“Consolidated Capitalization” means the total assets appearing on the Guarantor’s most recent available consolidated balance sheet, less:
| • | | current liabilities reflected on such consolidated balance sheet, including liabilities for indebtedness maturing more than 12 months from the date of the original creation thereof, but maturing within 12 months from the date of such consolidated balance sheet; and |
| • | | deferred income tax liabilities reflected in such consolidated balance sheet. |
“Consolidated Net Tangible Assets” means the excess of all assets over current liabilities appearing on the Guarantor’s most recent available consolidated balance sheet, less goodwill and other intangible assets and the minority interests of third parties in Subsidiaries.
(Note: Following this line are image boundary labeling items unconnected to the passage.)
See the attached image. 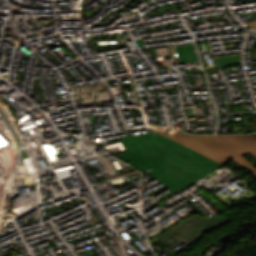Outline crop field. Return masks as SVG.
Masks as SVG:
<instances>
[{"label": "crop field", "mask_w": 256, "mask_h": 256, "mask_svg": "<svg viewBox=\"0 0 256 256\" xmlns=\"http://www.w3.org/2000/svg\"><path fill=\"white\" fill-rule=\"evenodd\" d=\"M127 152L116 154L136 165L173 191L190 184L221 164L155 132L124 137Z\"/></svg>", "instance_id": "obj_1"}, {"label": "crop field", "mask_w": 256, "mask_h": 256, "mask_svg": "<svg viewBox=\"0 0 256 256\" xmlns=\"http://www.w3.org/2000/svg\"><path fill=\"white\" fill-rule=\"evenodd\" d=\"M155 132L170 137L222 164L233 158V160L247 168L256 176V168L249 161L218 140L214 135L192 136L172 129L166 134L158 131Z\"/></svg>", "instance_id": "obj_2"}, {"label": "crop field", "mask_w": 256, "mask_h": 256, "mask_svg": "<svg viewBox=\"0 0 256 256\" xmlns=\"http://www.w3.org/2000/svg\"><path fill=\"white\" fill-rule=\"evenodd\" d=\"M221 141L239 153L256 157V139L251 135H216Z\"/></svg>", "instance_id": "obj_3"}, {"label": "crop field", "mask_w": 256, "mask_h": 256, "mask_svg": "<svg viewBox=\"0 0 256 256\" xmlns=\"http://www.w3.org/2000/svg\"><path fill=\"white\" fill-rule=\"evenodd\" d=\"M247 25L256 28V20L252 22H248Z\"/></svg>", "instance_id": "obj_4"}]
</instances>
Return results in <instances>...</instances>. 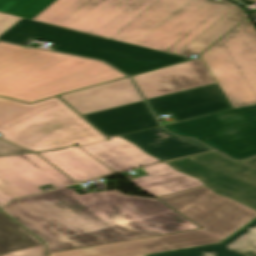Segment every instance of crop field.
I'll use <instances>...</instances> for the list:
<instances>
[{"label":"crop field","instance_id":"obj_1","mask_svg":"<svg viewBox=\"0 0 256 256\" xmlns=\"http://www.w3.org/2000/svg\"><path fill=\"white\" fill-rule=\"evenodd\" d=\"M3 209L46 240L48 253L198 229L157 199L117 190L79 196L62 188Z\"/></svg>","mask_w":256,"mask_h":256},{"label":"crop field","instance_id":"obj_2","mask_svg":"<svg viewBox=\"0 0 256 256\" xmlns=\"http://www.w3.org/2000/svg\"><path fill=\"white\" fill-rule=\"evenodd\" d=\"M121 77L102 62L0 42V97L30 103Z\"/></svg>","mask_w":256,"mask_h":256},{"label":"crop field","instance_id":"obj_3","mask_svg":"<svg viewBox=\"0 0 256 256\" xmlns=\"http://www.w3.org/2000/svg\"><path fill=\"white\" fill-rule=\"evenodd\" d=\"M0 133L34 152L107 140L57 97L32 104L0 98Z\"/></svg>","mask_w":256,"mask_h":256},{"label":"crop field","instance_id":"obj_4","mask_svg":"<svg viewBox=\"0 0 256 256\" xmlns=\"http://www.w3.org/2000/svg\"><path fill=\"white\" fill-rule=\"evenodd\" d=\"M234 7L222 0H159L111 39L175 54Z\"/></svg>","mask_w":256,"mask_h":256},{"label":"crop field","instance_id":"obj_5","mask_svg":"<svg viewBox=\"0 0 256 256\" xmlns=\"http://www.w3.org/2000/svg\"><path fill=\"white\" fill-rule=\"evenodd\" d=\"M29 38L58 44L53 50L103 60L128 76L189 60L25 18L0 36V40L19 44Z\"/></svg>","mask_w":256,"mask_h":256},{"label":"crop field","instance_id":"obj_6","mask_svg":"<svg viewBox=\"0 0 256 256\" xmlns=\"http://www.w3.org/2000/svg\"><path fill=\"white\" fill-rule=\"evenodd\" d=\"M200 57L233 108L256 103V30L249 19Z\"/></svg>","mask_w":256,"mask_h":256},{"label":"crop field","instance_id":"obj_7","mask_svg":"<svg viewBox=\"0 0 256 256\" xmlns=\"http://www.w3.org/2000/svg\"><path fill=\"white\" fill-rule=\"evenodd\" d=\"M158 0H57L33 20L110 39Z\"/></svg>","mask_w":256,"mask_h":256},{"label":"crop field","instance_id":"obj_8","mask_svg":"<svg viewBox=\"0 0 256 256\" xmlns=\"http://www.w3.org/2000/svg\"><path fill=\"white\" fill-rule=\"evenodd\" d=\"M164 128L179 136L196 138L233 159L256 155V104L165 125Z\"/></svg>","mask_w":256,"mask_h":256},{"label":"crop field","instance_id":"obj_9","mask_svg":"<svg viewBox=\"0 0 256 256\" xmlns=\"http://www.w3.org/2000/svg\"><path fill=\"white\" fill-rule=\"evenodd\" d=\"M157 199L221 241L256 218L253 208L220 196L205 185Z\"/></svg>","mask_w":256,"mask_h":256},{"label":"crop field","instance_id":"obj_10","mask_svg":"<svg viewBox=\"0 0 256 256\" xmlns=\"http://www.w3.org/2000/svg\"><path fill=\"white\" fill-rule=\"evenodd\" d=\"M167 163L202 180L220 194L256 208V160L246 167L218 152H209Z\"/></svg>","mask_w":256,"mask_h":256},{"label":"crop field","instance_id":"obj_11","mask_svg":"<svg viewBox=\"0 0 256 256\" xmlns=\"http://www.w3.org/2000/svg\"><path fill=\"white\" fill-rule=\"evenodd\" d=\"M74 184L34 153L0 157V208L12 199Z\"/></svg>","mask_w":256,"mask_h":256},{"label":"crop field","instance_id":"obj_12","mask_svg":"<svg viewBox=\"0 0 256 256\" xmlns=\"http://www.w3.org/2000/svg\"><path fill=\"white\" fill-rule=\"evenodd\" d=\"M221 242L203 229L48 254L49 256H144V254Z\"/></svg>","mask_w":256,"mask_h":256},{"label":"crop field","instance_id":"obj_13","mask_svg":"<svg viewBox=\"0 0 256 256\" xmlns=\"http://www.w3.org/2000/svg\"><path fill=\"white\" fill-rule=\"evenodd\" d=\"M145 100L215 83L200 59L131 76Z\"/></svg>","mask_w":256,"mask_h":256},{"label":"crop field","instance_id":"obj_14","mask_svg":"<svg viewBox=\"0 0 256 256\" xmlns=\"http://www.w3.org/2000/svg\"><path fill=\"white\" fill-rule=\"evenodd\" d=\"M147 102L155 115L170 113L176 122L232 108L217 83Z\"/></svg>","mask_w":256,"mask_h":256},{"label":"crop field","instance_id":"obj_15","mask_svg":"<svg viewBox=\"0 0 256 256\" xmlns=\"http://www.w3.org/2000/svg\"><path fill=\"white\" fill-rule=\"evenodd\" d=\"M59 98L80 115L143 100L128 77L64 94Z\"/></svg>","mask_w":256,"mask_h":256},{"label":"crop field","instance_id":"obj_16","mask_svg":"<svg viewBox=\"0 0 256 256\" xmlns=\"http://www.w3.org/2000/svg\"><path fill=\"white\" fill-rule=\"evenodd\" d=\"M106 136L158 127L145 101L83 115Z\"/></svg>","mask_w":256,"mask_h":256},{"label":"crop field","instance_id":"obj_17","mask_svg":"<svg viewBox=\"0 0 256 256\" xmlns=\"http://www.w3.org/2000/svg\"><path fill=\"white\" fill-rule=\"evenodd\" d=\"M147 153L162 160L210 151L212 149L191 139L171 135L161 127L122 135Z\"/></svg>","mask_w":256,"mask_h":256},{"label":"crop field","instance_id":"obj_18","mask_svg":"<svg viewBox=\"0 0 256 256\" xmlns=\"http://www.w3.org/2000/svg\"><path fill=\"white\" fill-rule=\"evenodd\" d=\"M67 174L76 182H82L116 173L114 170L77 146L37 153Z\"/></svg>","mask_w":256,"mask_h":256},{"label":"crop field","instance_id":"obj_19","mask_svg":"<svg viewBox=\"0 0 256 256\" xmlns=\"http://www.w3.org/2000/svg\"><path fill=\"white\" fill-rule=\"evenodd\" d=\"M107 139L109 140L107 142L81 148L117 172L161 162V160L145 154L137 146L120 137Z\"/></svg>","mask_w":256,"mask_h":256},{"label":"crop field","instance_id":"obj_20","mask_svg":"<svg viewBox=\"0 0 256 256\" xmlns=\"http://www.w3.org/2000/svg\"><path fill=\"white\" fill-rule=\"evenodd\" d=\"M148 256H256V221L222 244Z\"/></svg>","mask_w":256,"mask_h":256},{"label":"crop field","instance_id":"obj_21","mask_svg":"<svg viewBox=\"0 0 256 256\" xmlns=\"http://www.w3.org/2000/svg\"><path fill=\"white\" fill-rule=\"evenodd\" d=\"M142 170L149 175L130 179V181L155 197L203 185L192 177L174 171L164 163L142 168Z\"/></svg>","mask_w":256,"mask_h":256},{"label":"crop field","instance_id":"obj_22","mask_svg":"<svg viewBox=\"0 0 256 256\" xmlns=\"http://www.w3.org/2000/svg\"><path fill=\"white\" fill-rule=\"evenodd\" d=\"M244 18L245 17L239 8L235 7L213 26L187 44L183 49L176 53V55L187 58L193 54L199 55Z\"/></svg>","mask_w":256,"mask_h":256},{"label":"crop field","instance_id":"obj_23","mask_svg":"<svg viewBox=\"0 0 256 256\" xmlns=\"http://www.w3.org/2000/svg\"><path fill=\"white\" fill-rule=\"evenodd\" d=\"M42 243L0 211V253Z\"/></svg>","mask_w":256,"mask_h":256},{"label":"crop field","instance_id":"obj_24","mask_svg":"<svg viewBox=\"0 0 256 256\" xmlns=\"http://www.w3.org/2000/svg\"><path fill=\"white\" fill-rule=\"evenodd\" d=\"M55 0H0V12L32 19Z\"/></svg>","mask_w":256,"mask_h":256},{"label":"crop field","instance_id":"obj_25","mask_svg":"<svg viewBox=\"0 0 256 256\" xmlns=\"http://www.w3.org/2000/svg\"><path fill=\"white\" fill-rule=\"evenodd\" d=\"M0 256H46L44 246H35L7 254H3Z\"/></svg>","mask_w":256,"mask_h":256},{"label":"crop field","instance_id":"obj_26","mask_svg":"<svg viewBox=\"0 0 256 256\" xmlns=\"http://www.w3.org/2000/svg\"><path fill=\"white\" fill-rule=\"evenodd\" d=\"M21 17L0 13V35L18 22Z\"/></svg>","mask_w":256,"mask_h":256},{"label":"crop field","instance_id":"obj_27","mask_svg":"<svg viewBox=\"0 0 256 256\" xmlns=\"http://www.w3.org/2000/svg\"><path fill=\"white\" fill-rule=\"evenodd\" d=\"M22 148L9 144L5 141L0 140V156L2 155H10V154H19V153H28Z\"/></svg>","mask_w":256,"mask_h":256},{"label":"crop field","instance_id":"obj_28","mask_svg":"<svg viewBox=\"0 0 256 256\" xmlns=\"http://www.w3.org/2000/svg\"><path fill=\"white\" fill-rule=\"evenodd\" d=\"M248 159H249V158H248ZM255 159H256V157H255V158H252V159H249V160L241 161L240 163H242V164H244V165H247V164H249L250 162L254 161Z\"/></svg>","mask_w":256,"mask_h":256}]
</instances>
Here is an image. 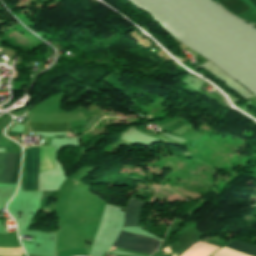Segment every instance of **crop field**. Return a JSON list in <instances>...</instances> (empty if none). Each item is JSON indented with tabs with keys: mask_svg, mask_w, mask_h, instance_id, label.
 <instances>
[{
	"mask_svg": "<svg viewBox=\"0 0 256 256\" xmlns=\"http://www.w3.org/2000/svg\"><path fill=\"white\" fill-rule=\"evenodd\" d=\"M29 149V147L25 148ZM40 146L30 147L25 150L24 173L22 179L23 191L38 190Z\"/></svg>",
	"mask_w": 256,
	"mask_h": 256,
	"instance_id": "obj_1",
	"label": "crop field"
},
{
	"mask_svg": "<svg viewBox=\"0 0 256 256\" xmlns=\"http://www.w3.org/2000/svg\"><path fill=\"white\" fill-rule=\"evenodd\" d=\"M159 244L155 239L121 231L112 246L152 255Z\"/></svg>",
	"mask_w": 256,
	"mask_h": 256,
	"instance_id": "obj_2",
	"label": "crop field"
},
{
	"mask_svg": "<svg viewBox=\"0 0 256 256\" xmlns=\"http://www.w3.org/2000/svg\"><path fill=\"white\" fill-rule=\"evenodd\" d=\"M19 154L20 153H15L14 167H13V174H12L14 153H5L0 182L9 183L11 174H12L10 183H15L16 176H17V170H18V164H19ZM3 155H4V153H0V173H1Z\"/></svg>",
	"mask_w": 256,
	"mask_h": 256,
	"instance_id": "obj_3",
	"label": "crop field"
},
{
	"mask_svg": "<svg viewBox=\"0 0 256 256\" xmlns=\"http://www.w3.org/2000/svg\"><path fill=\"white\" fill-rule=\"evenodd\" d=\"M144 202L132 198L127 205L123 226H138L139 215L142 211Z\"/></svg>",
	"mask_w": 256,
	"mask_h": 256,
	"instance_id": "obj_4",
	"label": "crop field"
},
{
	"mask_svg": "<svg viewBox=\"0 0 256 256\" xmlns=\"http://www.w3.org/2000/svg\"><path fill=\"white\" fill-rule=\"evenodd\" d=\"M32 132H62L69 131L70 123H28Z\"/></svg>",
	"mask_w": 256,
	"mask_h": 256,
	"instance_id": "obj_5",
	"label": "crop field"
},
{
	"mask_svg": "<svg viewBox=\"0 0 256 256\" xmlns=\"http://www.w3.org/2000/svg\"><path fill=\"white\" fill-rule=\"evenodd\" d=\"M219 1L239 16L244 14L248 10L252 9L241 0H219Z\"/></svg>",
	"mask_w": 256,
	"mask_h": 256,
	"instance_id": "obj_6",
	"label": "crop field"
},
{
	"mask_svg": "<svg viewBox=\"0 0 256 256\" xmlns=\"http://www.w3.org/2000/svg\"><path fill=\"white\" fill-rule=\"evenodd\" d=\"M225 248H228L230 250L239 252V253L247 255V256H256V246H252V245L234 241L233 243L226 246Z\"/></svg>",
	"mask_w": 256,
	"mask_h": 256,
	"instance_id": "obj_7",
	"label": "crop field"
}]
</instances>
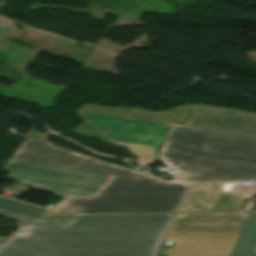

“Lien” means any mortgage or deed of trust, charge, pledge, lien (statutory or otherwise), privilege, security interest, assignment, easement, hypothecation, claim, preference, priority or other encumbrance upon or with respect to any priority of any kind (including any conditional sale, capital lease or other title retention agreement, any leases in the nature thereof) real or personal, moveable or immovable, now owned or hereafter acquired;provided,however, that in no event shall an operating lease be deemed to constitute a Lien.
“Principal Facility” means all real property owned and operated by the Guarantor or any Subsidiary located within the United States and constituting part of any manufacturing plant or distribution facility, including all attached plumbing, electrical, ventilating, heating, cooling, lighting and other utility systems, ducts and pipes but excluding trade fixtures (unless their removal would cause substantial damage to the manufacturing plant or distribution facility), business machinery, equipment, motorized vehicles, tools, supplies and materials, security systems, cameras, inventory and other personal property and materials. However, no manufacturing plant or distribution facility will be a Principal Facility unless its net book value exceeds 2% of Consolidated Net Tangible Assets. As of the date of this Prospectus Supplement, the Guarantor and its Subsidiaries do not own any Principal Facilities.
“Restricted Subsidiary” means any Subsidiary of the Guarantor (a) substantially all the property of which is located, or substantially all the business of which is carried on, within the United States and (b) that owns a Principal Facility.
“Sale and Leaseback Transaction” means the sale or transfer of a Principal Facility with the intention of taking back a lease of the property, except (i) a lease for a temporary period of less than 3 years, including renewals, with the intent that the use by the Guarantor or any Restricted Subsidiary will be discontinued on or before the expiration of such period or (ii) a lease between the Guarantor and one or more of its Subsidiaries or between one or more Subsidiaries of the Guarantor.
“Subsidiary” means, with respect to any Person, any corporation, association, partnership or other business entity of which more than 50% of the total voting power is at the time owned or controlled, directly or indirectly, by: (1) such Person, (2) such Person and one or more Subsidiaries of such Person or (3) one or more Subsidiaries of such Person. Unless otherwise specified or the context shall otherwise require, “Subsidiary” means a Subsidiary of the Guarantor.
Satisfaction and Discharge
Under the Indenture, we will be able to discharge certain obligations to the holders of Notes of any series that have not already been delivered to the Trustee for cancellation and that either have become due and payable or will become due and payable within one year (or scheduled for redemption within one year) by depositing with the Trustee, in trust, funds in an amount sufficient to pay the entire indebtedness on such Notes in respect of principal and premium, if any, and interest, if any, to the date of such deposit (if such Notes have become due and payable) or to the maturity thereof or redemption date, as the case may be, along with an officer’s certificate and an opinion of counsel stating that all conditions precedent relating to the satisfaction and discharge of the Indenture have been complied with.